## DAFTAR TUGAS
• 1. Tulis ulang bagian teks tentang efisiensi pasar modal yang dimulai dari "ada tiga bentuk" dan berlanjut sampai "efisien bentuk kuat.". Tukar setiap "bentuk" dengan "jenis".
• 2. Menurut teks tentang efisiensi pasar modal, apa saja tiga kelompok informasi yang dibagi oleh Haugen (2001)?
• 3. Lanjutkan teks tentang efisiensi pasar modal mulai dari kalimat terakhirnya.

## KUTIPAN TEKS

Analisis efesiensi pasar modal bentuk lemah dan setengah kuat di
Indonesia
Pendahuluan
pasar dikatakan efisien bilamana
harga-harga yang terbentuk di pasar merupakan cerminan dari informasi yang ada.
Menurut Fama (1970)
Suatu pasar dikatakan efisien
apabila tidak seorangpun, baik investor individu maupun investor institusi,
akan mampu memperoleh return tidak normal (abnormal return),
Artinya, harga-harga yang terbentuk di pasar merupakan cerminan dari informasi
yang ada atau “stock prices reflect all available information”. Ekspresi
yang lain menyebutkan bahwa dalam pasar yang efisien harga-harga asset atau
sekuritas secara cepat dan utuh mencerminkan informasi yang tersedia tentang
aset atau sekuritas tersebut.
Dalam mempelajari konsep pasar
efisien, perhatian kita akan diarahkan pada sejauh mana dan seberapa cepat
informasi tersebut dapat mempengaruhi pasar yang tercermin dalam perubahan
harga sekuritas. Dalam hal ini Haugen (2001) membagi kelompok informasi menjadi
tiga, yaitu
(1) informasi harga saham masa lalu (information
in past stock prices),
(2) semua informasi publik (all
public information), dan
(3) semua informasi yang ada termasuk
informasi orang dalam (all available information including inside or
private information).
Masing-masing kelompok informasi
tersebut mencerminkan sejauh mana tingkat efisiensi suatu pasar.
ada tiga bentuk tingkat efisiensi
pasar berdasarkan pada tingkat penyerapan informasinya, yaitu
-
pasar
efisien bentuk lemah,
-
pasar
efisien bentuk semi kuat,
-
pasar
efisien bentuk kuat.
1. Pasar
efisiensi bentuk lemah
Pasar efisiensi bentuk lemah
menyatakan bahwa harga-harga sekuritas sepenuhnya mencerminkan informasi saham
pada masa lalu dan informasi ini merupakan informasi yang sudah terjadi dan
diketahui oleh semua pelaku saham/investor.
Konsep Pasar modal dalam bentuk
lemah memiliki nilai-nilai masa lalu yang tidak dapat digunakan untuk
memprediksi harga sekarang, sehingga para investor tidak dapat menggunakan
informasi dimasa lalu untuk mendapatkan abnormal
return, karena historis harga saham dimasa lalu bersifat acak (random walk) atau tidak mempunyai pola
tertentu.

## DATA TERSEDIA
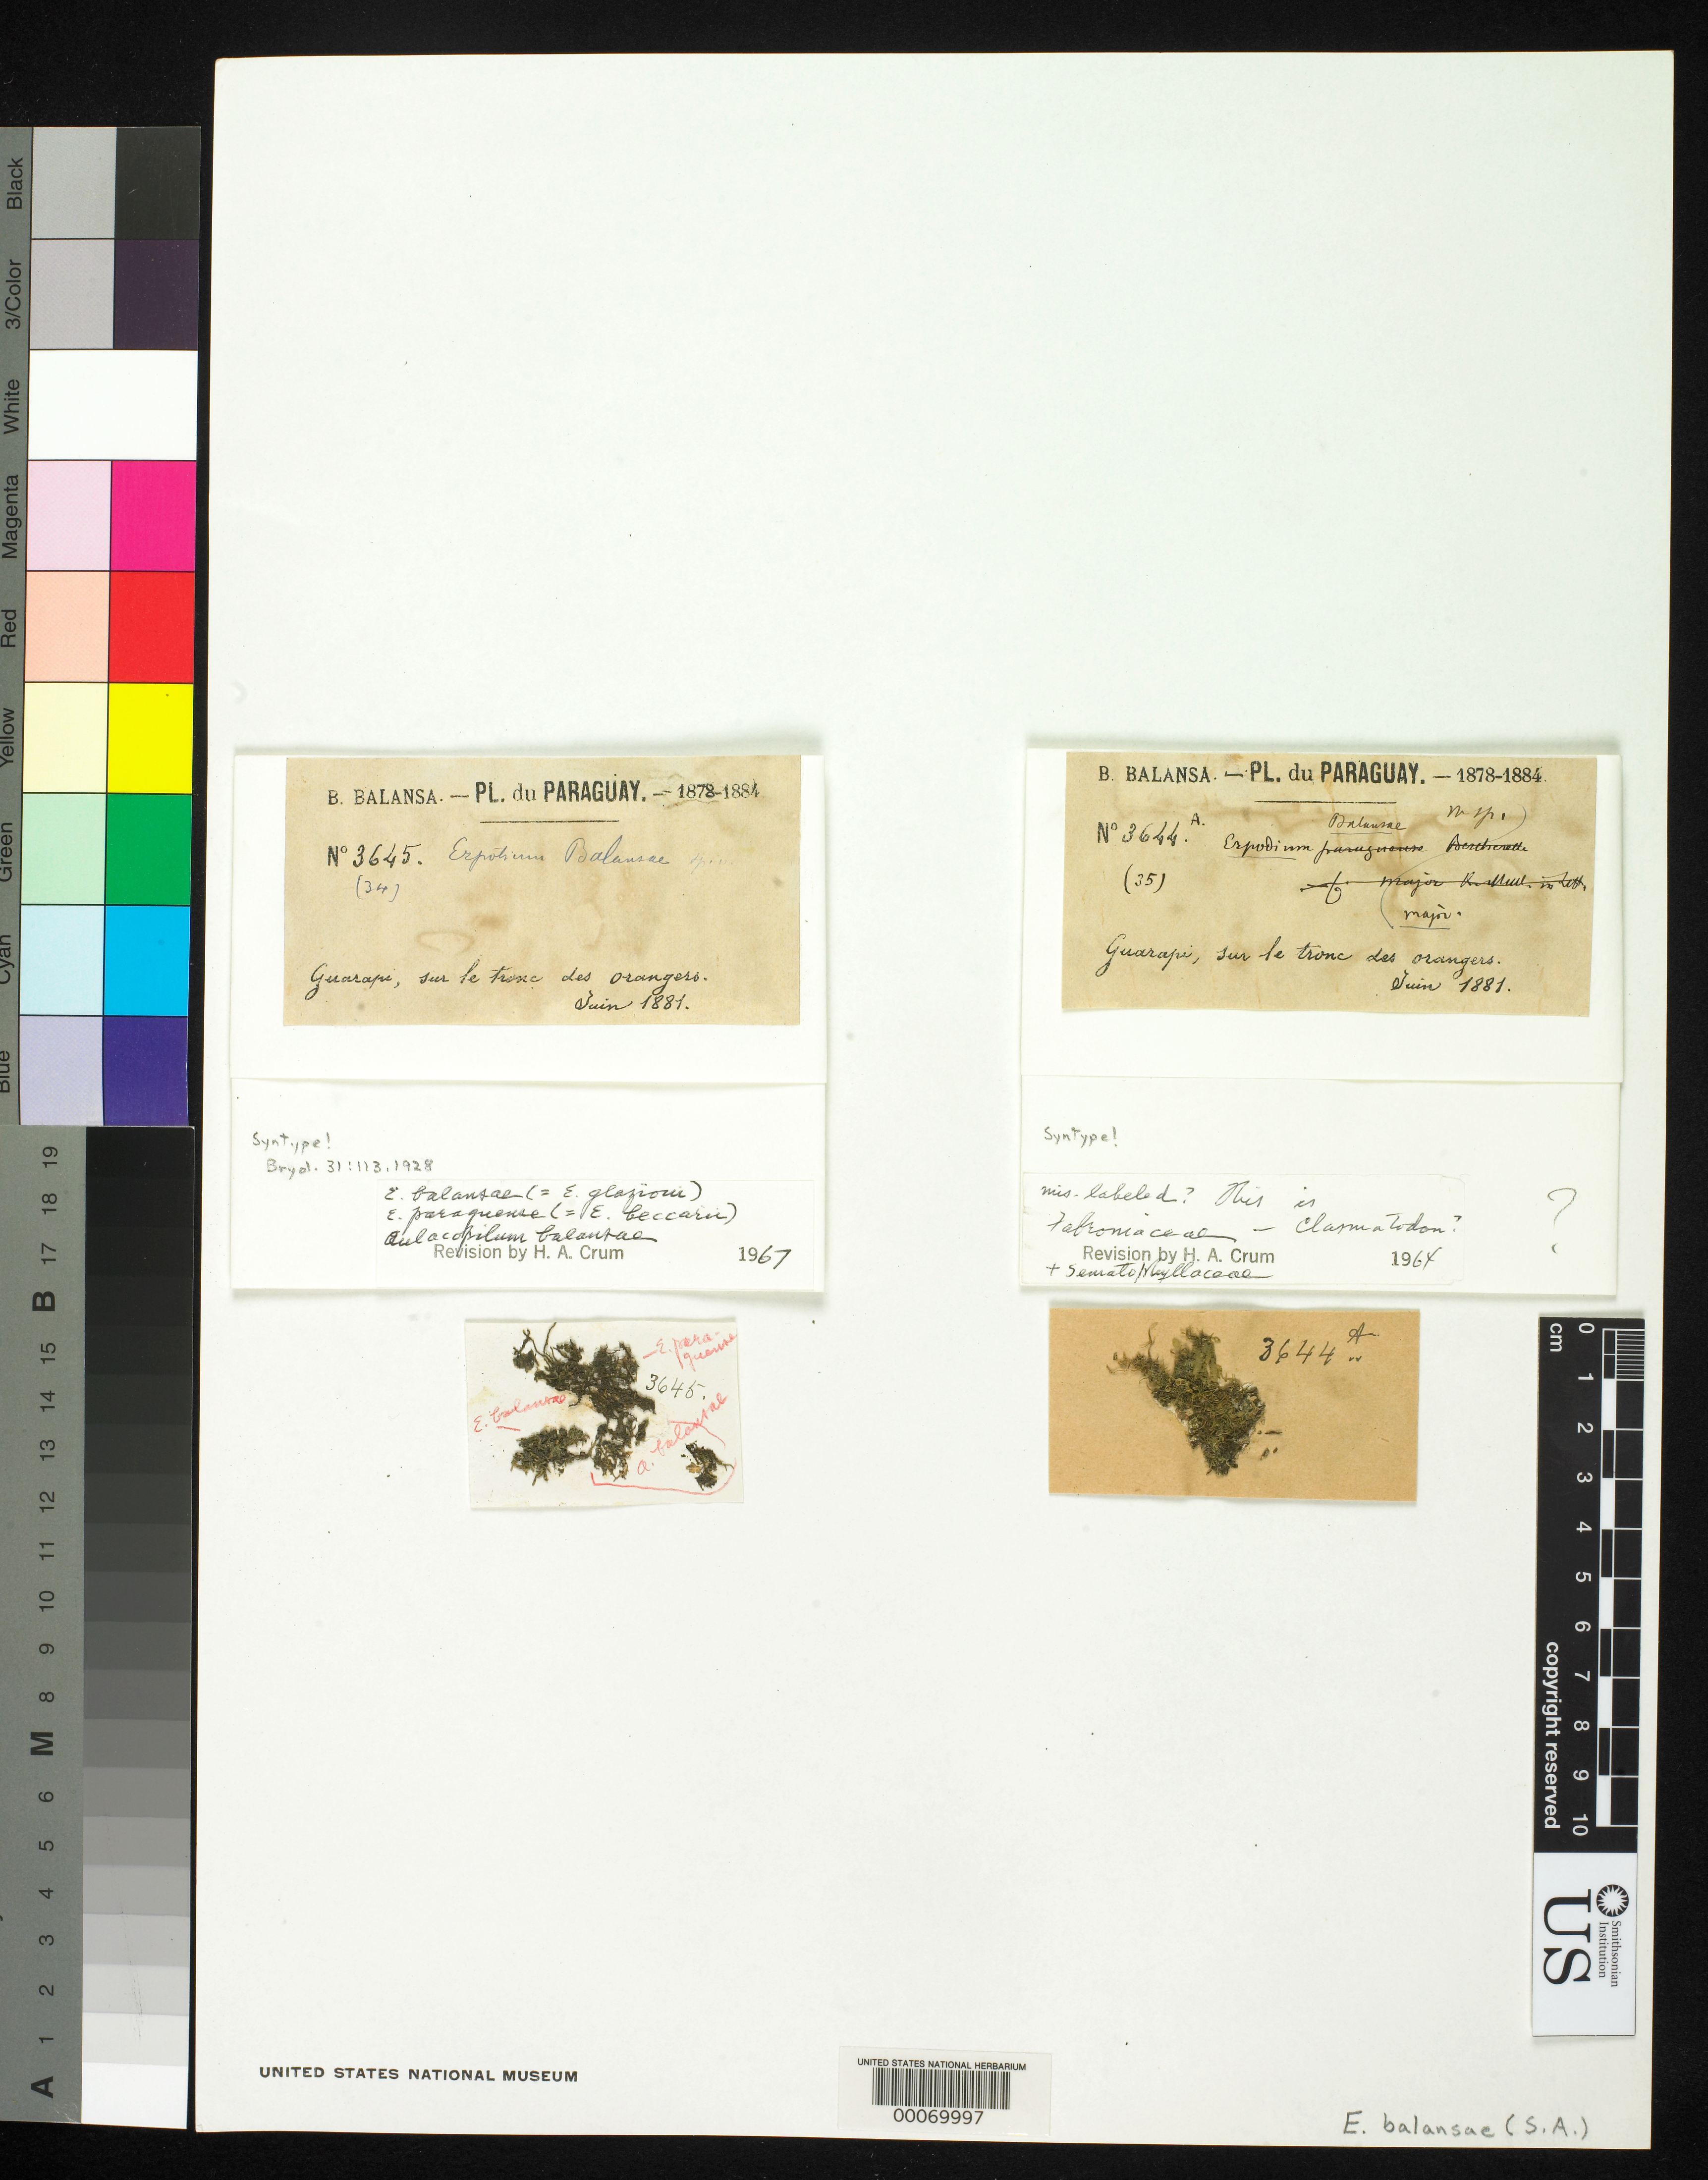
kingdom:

## JAWABAN AKHIR
• 1.
ada tiga jenis tingkat efisiensi
pasar berdasarkan pada tingkat penyerapan informasinya, yaitu
-
pasar
efisien jenis lemah,
-
pasar
efisien jenis semi kuat,
-
pasar
efisien jenis kuat.

• 2. Informasi harga saham masa lalu, semua informasi publik, dan semua informasi yang ada termasuk informasi orang dalam.

• 3.
Misalkan,
ada bentuk musiman atas kinerja harga suatu saham yang menunjukkan bahwa harga
saham akan naik menjelang tutup tahun (akhir tahun) dan kemudian turun pada
awal tahun. Berdasarkan pada hipotesis pasar efisien bentuk lemah, pasar akan
segera mengetahui dan merevisi kebijakan harganya dengan melakukan perubahan
terhadap strategi perdagangannya. Mengantisipasi kemungkinan penurunan harga
pada awal tahun, pedagang akan menjual saham yang dimilikinya sesegera mungkin
untuk menghindari kerugian sebagai akibat dari ”jatuhnya” harga saham
perusahaan yang diamati.
Upaya
yang dilakukan pedagang tersebut akan menyebabkan harga saham perusahaan secara
keseluruhan akan turun. Investor yang cerdik tentu akan menjual saham yang
dimilikinya pada akhir tahun untuk menghindari kerugian sebagai akibat dari
menurunnya harga saham di awal tahun. Jika hipotesis pasar bentuk lemah
terpenuhi, dan akibatnya harga adalah bebas (independen) dari bentuk harga
saham histories, maka dapat dikatakan bahwa perubahan-perubahan harga akan
mengikuti kaedah jalan acak (random walk)
manakala pengujian hanya dilakukan terhadap perubahan harga secara
histories.
Jalan
acak adalah konsep statistic yang memprediksi bahwa keluaran (output)
berikutnya dalam suatu urutan tidak tergantung pada keluaran (output)
sebelumnya.
Karena
sekuritas berisiko menawarkan return
positif, kita dapat mengharapkan bahwa harga sasham akan senantiasa naik atau
mengalami apresiasi sepanjang waktu. Tetapi kecenderungan kenaikan tersebut
tidak selamanya akan begitu, karena perubahan harga mengikuti kaedah acak.
Seandainya
saat ini sekuritas yang dimilikiharganya adalah Rp. 1.000,- maka setiap periode
harganya akan naik sebesar 12% dengan kemungkinan 75% atau turun 10% dengan
kemungkinan 25%. Dalam hal ini jelas bahwa tiga per-empat dari keluaran akan
menghasilkan return 12% sedangkan
seperempatnya akan menghasilkan return 10%.
Selanjutnya dapat dihitung return
yang diharapkan (expected return) adalah
E(R) = 0,75 (12%) + 0,25 (-10%) = 6,5%.,
Walaupun
tingkat pengembalian yang diharapkan di sini adalah 6,5 % nilai yang sebenarnya
tetap saja merupakan nilai yang acak (tidak dapat diketahui dengan pasti).
Sehingga, dalam hal ini kita dapat mengatakan bahwa harga sekuritas mengikuti
kaedah jalan acak. Strategi perdagangan yang menggunakan data pasar histories
(umumnya harga saham) dikenal dengan sebutan analis teknikal (Technical Analysis).
1.1
prediktabilitas return
Pengujian hipotesis pasar efisien bentuk lemah dapat
diuji dengan menggunakan pengujian prediktabilitas
return. Pengujian ini meliputi pola return
(harian, mingguan, bulanan) dan pengujian prediktabilitas return jangka pendek
maupun jangka panjang sesuai dengan karakterisitik perusahaan.
a.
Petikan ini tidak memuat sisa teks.